Allin B S R, Dumann E, Fawkner-Corbett D, Kwok C, Skerritt C
National Perinatal Epidemiology Unit University of Oxford Oxford UK.
Oxford Children's Hospital Oxford UK.
BJS Open. 2018 Feb 5;2(1):1-12. doi: 10.1002/bjs5.36. eCollection 2018 Feb.
Current guidelines recommend orchidopexy for cryptorchidism by 12 months of age, yet this is not universally adhered to. The aim of this systematic review and meta-analysis was to compare outcomes between orchidopexies performed before and after 1 year of age.
MEDLINE and Embase were searched (September 2015) using terms relating to cryptorchidism, orchidopexy and the outcomes of interest. Studies were eligible for inclusion if they compared orchidopexy at less than 1 year of age (early) with orchidopexy at 1 year or more of age (delayed) and reported the primary outcome (testicular atrophy) or one of the secondary outcomes (fertility potential, postoperative complication, malignancy). Studies were excluded when more than 50 per cent of infants had intra-abdominal testes, or the population included infants with disorders of sexual differentiation. Additional studies were identified through reference list searching. Unpublished data were sought from the ORCHESTRA study investigators.
Fifteen eligible studies were identified from 1387 titles. There was no difference in atrophy rate between early orchidopexy and delayed orchidopexy (risk ratio 0·64, 95 per cent c.i. 0·25 to 1·66; 912 testes). Testicular volume was greater (mean difference 0·06 (95 per cent c.i. 0·01 to 0·10) ml; 346 testes) and there were more spermatogonia per tubule (mean difference 0·47 (0·31 to 0·64); 382 testes) in infants undergoing early orchidopexy, with no difference in complication rate (risk ratio 0·68, 0·27 to 1·68; 426 testes). No study reported malignancy rate.
Atrophy and complication rates do not appear different between early and delayed orchidopexy, and fertility potential may be better with early orchidopexy. Imprecision of the available data limits the robustness of these conclusions.
当前指南建议在12月龄前对隐睾症患儿进行睾丸固定术,但这一建议并未得到普遍遵循。本系统评价和荟萃分析的目的是比较1岁前(早期)和1岁及以后(延迟)进行睾丸固定术的疗效差异。
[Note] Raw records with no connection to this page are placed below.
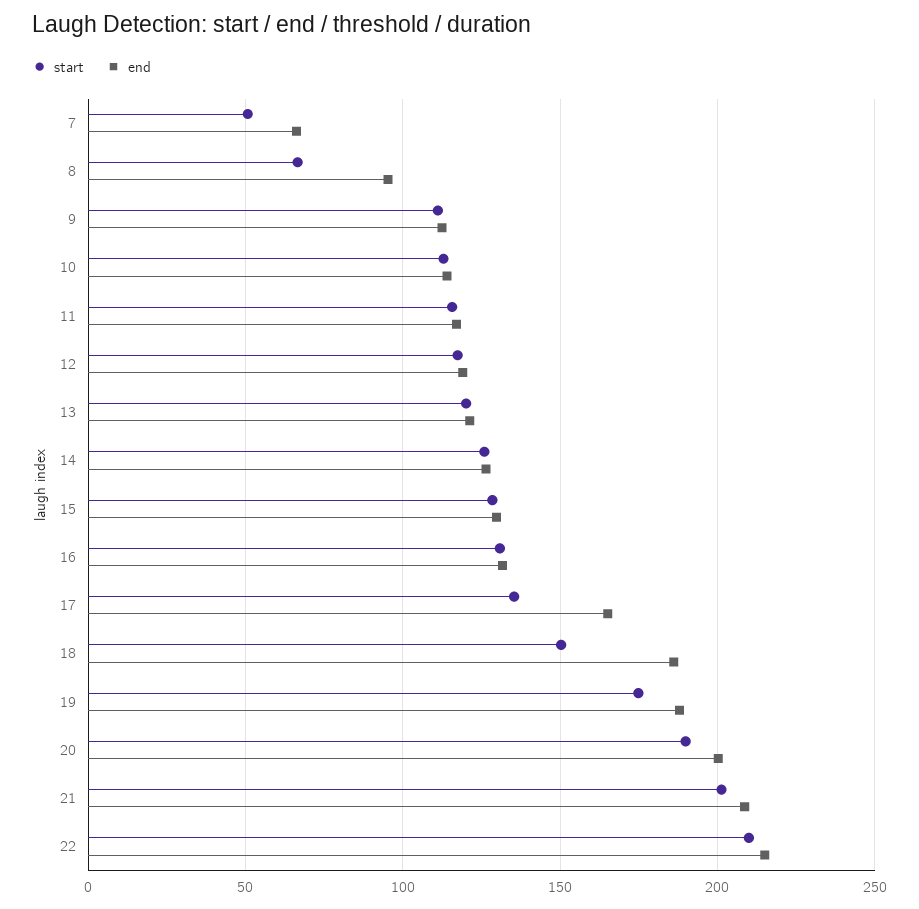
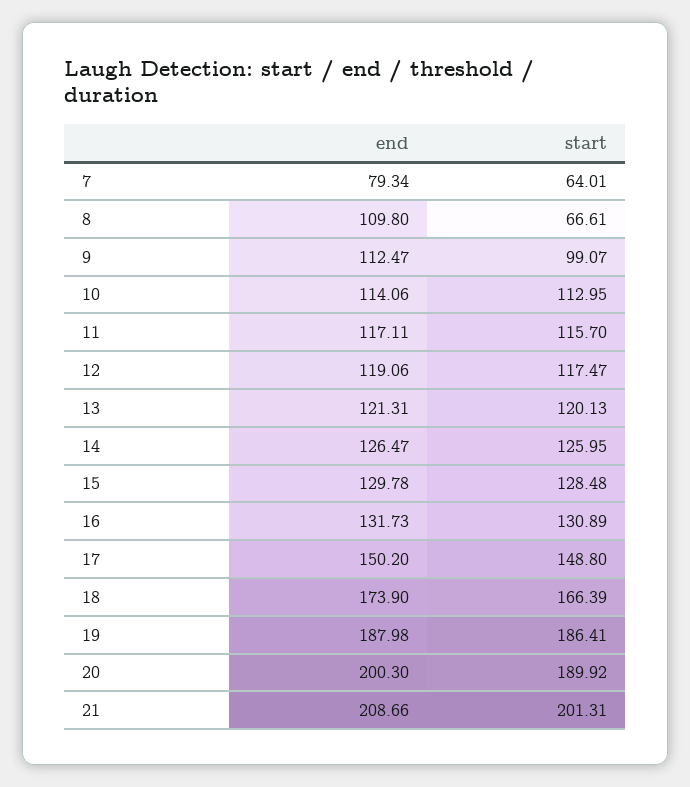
  {
    "start": {
-     "7": 50,
+     "7": 64.01,
      "8": 66.61,
-     "9": 110,
+     "9": 99.07,
      "10": 112.95,
      "11": 115.7,
      "12": 117.47,
      "13": 120.13,
      "14": 125.95,
      "15": 128.48,
      "16": 130.89,
-     "17": 135,
+     "17": 148.8,
-     "18": 150,
+     "18": 166.39,
-     "19": 175,
+     "19": 186.41,
      "20": 189.92,
-     "21": 201.31,
+     "21": 201.31
-     "22": 210
    },
    "end": {
-     "7": 65,
+     "7": 79.34,
-     "8": 95,
+     "8": 109.8,
      "9": 112.47,
      "10": 114.06,
      "11": 117.11,
      "12": 119.06,
      "13": 121.31,
      "14": 126.47,
      "15": 129.78,
      "16": 131.73,
-     "17": 165,
+     "17": 150.2,
-     "18": 185,
+     "18": 173.9,
      "19": 187.98,
      "20": 200.3,
-     "21": 208.66,
+     "21": 208.66
-     "22": 215
    }
  }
于2015年9月检索MEDLINE和Embase数据库,检索词包括隐睾症、睾丸固定术及相关疗效指标。纳入标准为:比较1岁前(早期)和1岁及以后(延迟)睾丸固定术,并报告主要结局(睾丸萎缩)或次要结局之一(生育潜能、术后并发症、恶性肿瘤)的研究。若超过50%的婴儿睾丸位于腹腔内,或研究人群包括性发育异常的婴儿,则排除该研究。通过检索参考文献列表确定其他研究。向ORCHESTRA研究的研究者索取未发表的数据。
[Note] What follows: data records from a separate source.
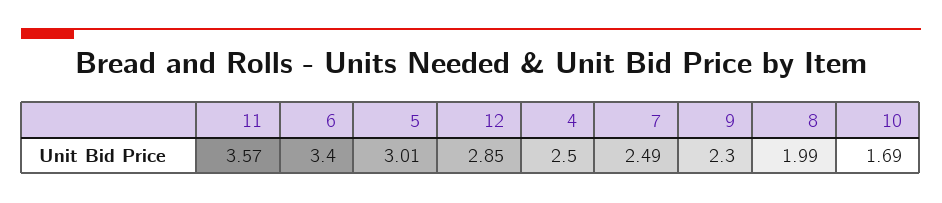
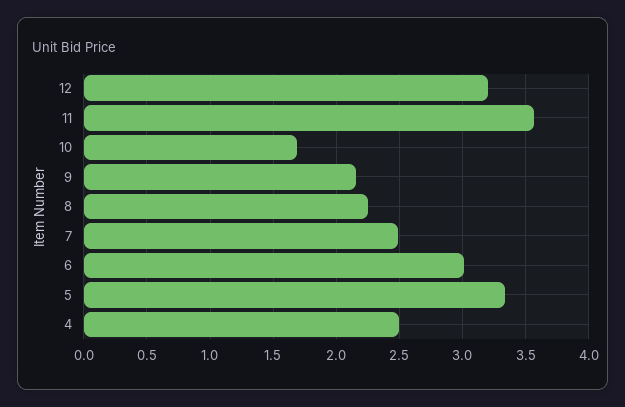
  {
    "11": 3.57,
-   "6": 3.4,
+   "6": 3,
-   "5": 3.01,
+   "5": 3.35,
-   "12": 2.85,
+   "12": 3.2,
    "4": 2.5,
    "7": 2.49,
-   "9": 2.3,
+   "9": 2.15,
-   "8": 1.99,
+   "8": 2.25,
    "10": 1.69
  }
从1387篇文献中筛选出15项符合条件的研究。早期睾丸固定术和延迟睾丸固定术的萎缩率无差异(风险比0.64,95%可信区间0.25至1.66;912个睾丸)。早期睾丸固定术患儿的睾丸体积更大(平均差值0.06(95%可信区间0.~0.10)ml;346个睾丸),每小管的精原细胞更多(平均差值0.47(0.31至0.64);382个睾丸),并发症发生率无差异(风险比0.68,0.27至1.68;426个睾丸)。没有研究报告恶性肿瘤发生率。
早期和延迟睾丸固定术的萎缩率和并发症发生率似乎没有差异,早期睾丸固定术的生育潜能可能更好。现有数据的不精确性限制了这些结论的可靠性。